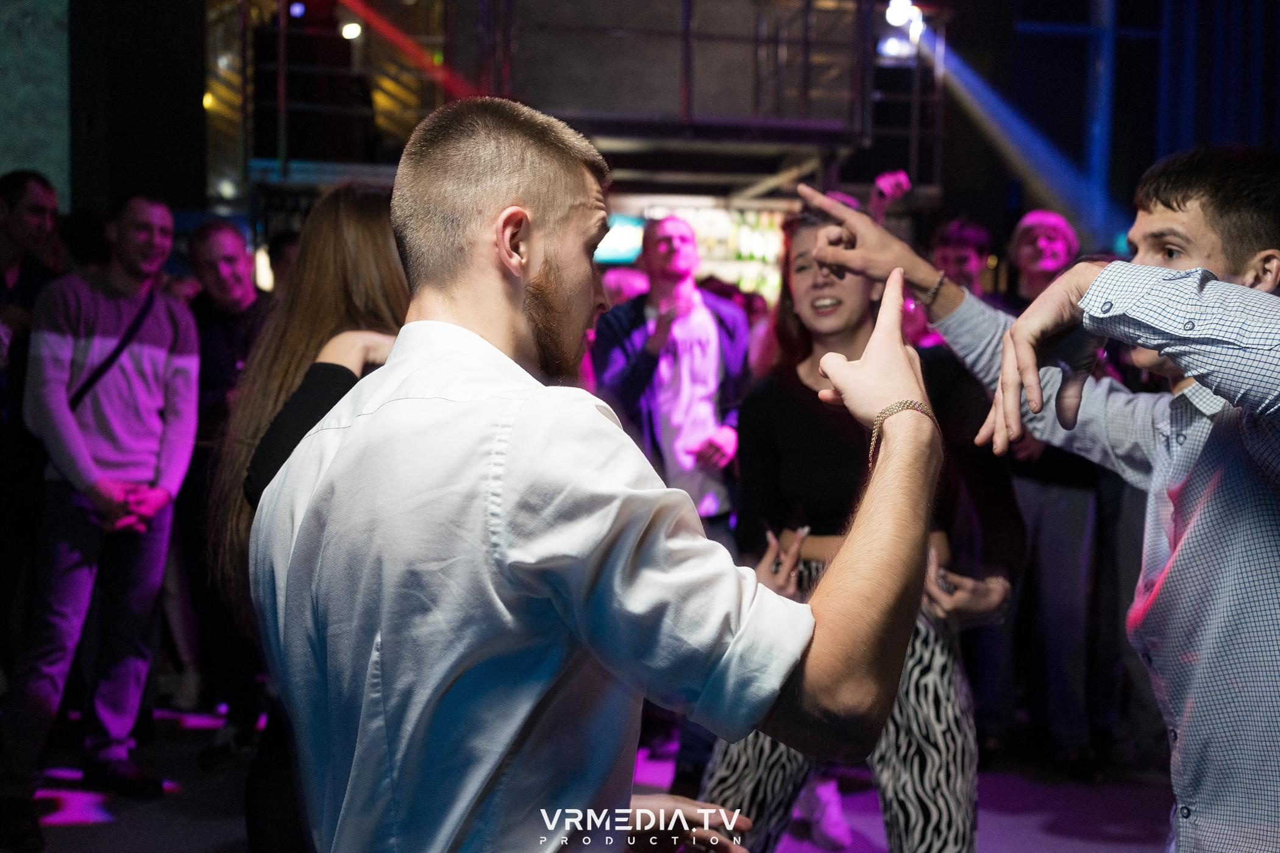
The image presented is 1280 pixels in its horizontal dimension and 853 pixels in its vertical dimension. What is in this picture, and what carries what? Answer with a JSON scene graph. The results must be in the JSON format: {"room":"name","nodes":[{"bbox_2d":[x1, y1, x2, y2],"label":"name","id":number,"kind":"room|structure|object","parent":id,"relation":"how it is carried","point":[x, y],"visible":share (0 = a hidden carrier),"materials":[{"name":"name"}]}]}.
{"room":"bar","nodes":[
{"label":"bar","id":0,"kind":"room"},
{"bbox_2d":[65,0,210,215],"label":"dark wall","id":1,"kind":"structure","parent":0,"point":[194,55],"materials":[{"name":"black"}]},
{"bbox_2d":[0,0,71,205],"label":"backdrop","id":2,"kind":"object","parent":1,"relation":"attached to","point":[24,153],"visible":0.69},
{"bbox_2d":[1,700,1187,852],"label":"floor","id":3,"kind":"structure","parent":0,"point":[56,832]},
{"bbox_2d":[0,168,62,654],"label":"man","id":4,"kind":"object","parent":3,"relation":"on","point":[41,195],"visible":0.76},
{"bbox_2d":[0,192,198,846],"label":"man","id":5,"kind":"object","parent":3,"relation":"on","point":[153,352],"visible":0.99},
{"bbox_2d":[71,284,161,412],"label":"shoulder bag strap","id":6,"kind":"object","parent":5,"relation":"on","point":[106,367],"visible":0.68,"materials":[{"name":"black fabric"}]},
{"bbox_2d":[179,220,273,741],"label":"man","id":7,"kind":"object","parent":3,"relation":"on","point":[214,230],"visible":0.63},
{"bbox_2d":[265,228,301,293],"label":"person","id":8,"kind":"object","parent":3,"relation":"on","point":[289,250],"visible":0.12},
{"bbox_2d":[207,177,412,852],"label":"woman","id":9,"kind":"object","parent":3,"relation":"on","point":[364,222],"visible":0.33},
{"bbox_2d":[212,0,941,212],"label":"metal truss","id":10,"kind":"object","parent":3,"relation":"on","point":[800,125],"visible":0.64,"materials":[{"name":"metal"}]},
{"bbox_2d":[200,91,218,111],"label":"stage light","id":11,"kind":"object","parent":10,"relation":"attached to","point":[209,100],"visible":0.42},
{"bbox_2d":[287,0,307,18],"label":"stage light","id":12,"kind":"object","parent":10,"relation":"attached to","point":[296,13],"visible":0.88,"materials":[{"name":"blue"}]},
{"bbox_2d":[340,18,363,40],"label":"stage light","id":13,"kind":"object","parent":10,"relation":"attached to","point":[349,33],"visible":0.79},
{"bbox_2d":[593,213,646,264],"label":"screen","id":14,"kind":"object","parent":10,"relation":"attached to","point":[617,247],"visible":0.53,"materials":[{"name":"blue"}]},
{"bbox_2d":[597,204,792,299],"label":"bottle shelf","id":15,"kind":"object","parent":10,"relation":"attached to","point":[700,234],"visible":0.32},
{"bbox_2d":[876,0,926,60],"label":"stage light","id":16,"kind":"object","parent":10,"relation":"attached to","point":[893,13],"visible":0.75,"materials":[{"name":"white"}]},
{"bbox_2d":[252,97,949,852],"label":"man","id":17,"kind":"object","parent":3,"relation":"on","point":[905,361],"visible":0.98},
{"bbox_2d":[591,212,750,535],"label":"man","id":18,"kind":"object","parent":3,"relation":"on","point":[704,319],"visible":0.78},
{"bbox_2d":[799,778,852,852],"label":"shoe","id":19,"kind":"object","parent":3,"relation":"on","point":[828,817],"visible":0.57,"materials":[{"name":"white fabric"}]},
{"bbox_2d":[695,202,1024,852],"label":"woman","id":20,"kind":"object","parent":3,"relation":"on","point":[737,754],"visible":0.63},
{"bbox_2d":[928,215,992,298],"label":"man","id":21,"kind":"object","parent":3,"relation":"on","point":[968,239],"visible":0.38},
{"bbox_2d":[790,152,1279,852],"label":"man","id":22,"kind":"object","parent":3,"relation":"on","point":[1230,553],"visible":0.95},
{"bbox_2d":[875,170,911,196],"label":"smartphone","id":23,"kind":"object","parent":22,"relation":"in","point":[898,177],"visible":0.74,"materials":[{"name":"pink"}]},
{"bbox_2d":[991,213,1116,772],"label":"man","id":24,"kind":"object","parent":3,"relation":"on","point":[1056,247],"visible":0.66},
{"bbox_2d":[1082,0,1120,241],"label":"column","id":25,"kind":"structure","parent":3,"relation":"on","point":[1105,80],"materials":[{"name":"blue metal"}]},
{"bbox_2d":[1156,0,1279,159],"label":"curtain","id":26,"kind":"object","parent":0,"point":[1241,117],"visible":0.59,"materials":[{"name":"blue fabric"}]}
]}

▶ [WORK INSTRUCTIONS]:
Return the listing above word for word. Keep the images out.

▶ [EXERCISE RESULT]:
The image presented is 1280 pixels in its horizontal dimension and 853 pixels in its vertical dimension. What is in this picture, and what carries what? Answer with a JSON scene graph. The results must be in the JSON format: {"room":"name","nodes":[{"bbox_2d":[x1, y1, x2, y2],"label":"name","id":number,"kind":"room|structure|object","parent":id,"relation":"how it is carried","point":[x, y],"visible":share (0 = a hidden carrier),"materials":[{"name":"name"}]}]}.
{"room":"bar","nodes":[
{"label":"bar","id":0,"kind":"room"},
{"bbox_2d":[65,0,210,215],"label":"dark wall","id":1,"kind":"structure","parent":0,"point":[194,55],"materials":[{"name":"black"}]},
{"bbox_2d":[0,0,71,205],"label":"backdrop","id":2,"kind":"object","parent":1,"relation":"attached to","point":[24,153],"visible":0.69},
{"bbox_2d":[1,700,1187,852],"label":"floor","id":3,"kind":"structure","parent":0,"point":[56,832]},
{"bbox_2d":[0,168,62,654],"label":"man","id":4,"kind":"object","parent":3,"relation":"on","point":[41,195],"visible":0.76},
{"bbox_2d":[0,192,198,846],"label":"man","id":5,"kind":"object","parent":3,"relation":"on","point":[153,352],"visible":0.99},
{"bbox_2d":[71,284,161,412],"label":"shoulder bag strap","id":6,"kind":"object","parent":5,"relation":"on","point":[106,367],"visible":0.68,"materials":[{"name":"black fabric"}]},
{"bbox_2d":[179,220,273,741],"label":"man","id":7,"kind":"object","parent":3,"relation":"on","point":[214,230],"visible":0.63},
{"bbox_2d":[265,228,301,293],"label":"person","id":8,"kind":"object","parent":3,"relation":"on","point":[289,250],"visible":0.12},
{"bbox_2d":[207,177,412,852],"label":"woman","id":9,"kind":"object","parent":3,"relation":"on","point":[364,222],"visible":0.33},
{"bbox_2d":[212,0,941,212],"label":"metal truss","id":10,"kind":"object","parent":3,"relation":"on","point":[800,125],"visible":0.64,"materials":[{"name":"metal"}]},
{"bbox_2d":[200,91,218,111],"label":"stage light","id":11,"kind":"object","parent":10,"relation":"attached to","point":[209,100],"visible":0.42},
{"bbox_2d":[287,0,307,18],"label":"stage light","id":12,"kind":"object","parent":10,"relation":"attached to","point":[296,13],"visible":0.88,"materials":[{"name":"blue"}]},
{"bbox_2d":[340,18,363,40],"label":"stage light","id":13,"kind":"object","parent":10,"relation":"attached to","point":[349,33],"visible":0.79},
{"bbox_2d":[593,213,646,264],"label":"screen","id":14,"kind":"object","parent":10,"relation":"attached to","point":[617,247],"visible":0.53,"materials":[{"name":"blue"}]},
{"bbox_2d":[597,204,792,299],"label":"bottle shelf","id":15,"kind":"object","parent":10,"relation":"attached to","point":[700,234],"visible":0.32},
{"bbox_2d":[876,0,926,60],"label":"stage light","id":16,"kind":"object","parent":10,"relation":"attached to","point":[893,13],"visible":0.75,"materials":[{"name":"white"}]},
{"bbox_2d":[252,97,949,852],"label":"man","id":17,"kind":"object","parent":3,"relation":"on","point":[905,361],"visible":0.98},
{"bbox_2d":[591,212,750,535],"label":"man","id":18,"kind":"object","parent":3,"relation":"on","point":[704,319],"visible":0.78},
{"bbox_2d":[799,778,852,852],"label":"shoe","id":19,"kind":"object","parent":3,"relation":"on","point":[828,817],"visible":0.57,"materials":[{"name":"white fabric"}]},
{"bbox_2d":[695,202,1024,852],"label":"woman","id":20,"kind":"object","parent":3,"relation":"on","point":[737,754],"visible":0.63},
{"bbox_2d":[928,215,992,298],"label":"man","id":21,"kind":"object","parent":3,"relation":"on","point":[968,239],"visible":0.38},
{"bbox_2d":[790,152,1279,852],"label":"man","id":22,"kind":"object","parent":3,"relation":"on","point":[1230,553],"visible":0.95},
{"bbox_2d":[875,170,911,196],"label":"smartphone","id":23,"kind":"object","parent":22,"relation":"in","point":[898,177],"visible":0.74,"materials":[{"name":"pink"}]},
{"bbox_2d":[991,213,1116,772],"label":"man","id":24,"kind":"object","parent":3,"relation":"on","point":[1056,247],"visible":0.66},
{"bbox_2d":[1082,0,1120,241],"label":"column","id":25,"kind":"structure","parent":3,"relation":"on","point":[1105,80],"materials":[{"name":"blue metal"}]},
{"bbox_2d":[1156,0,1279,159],"label":"curtain","id":26,"kind":"object","parent":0,"point":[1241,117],"visible":0.59,"materials":[{"name":"blue fabric"}]}
]}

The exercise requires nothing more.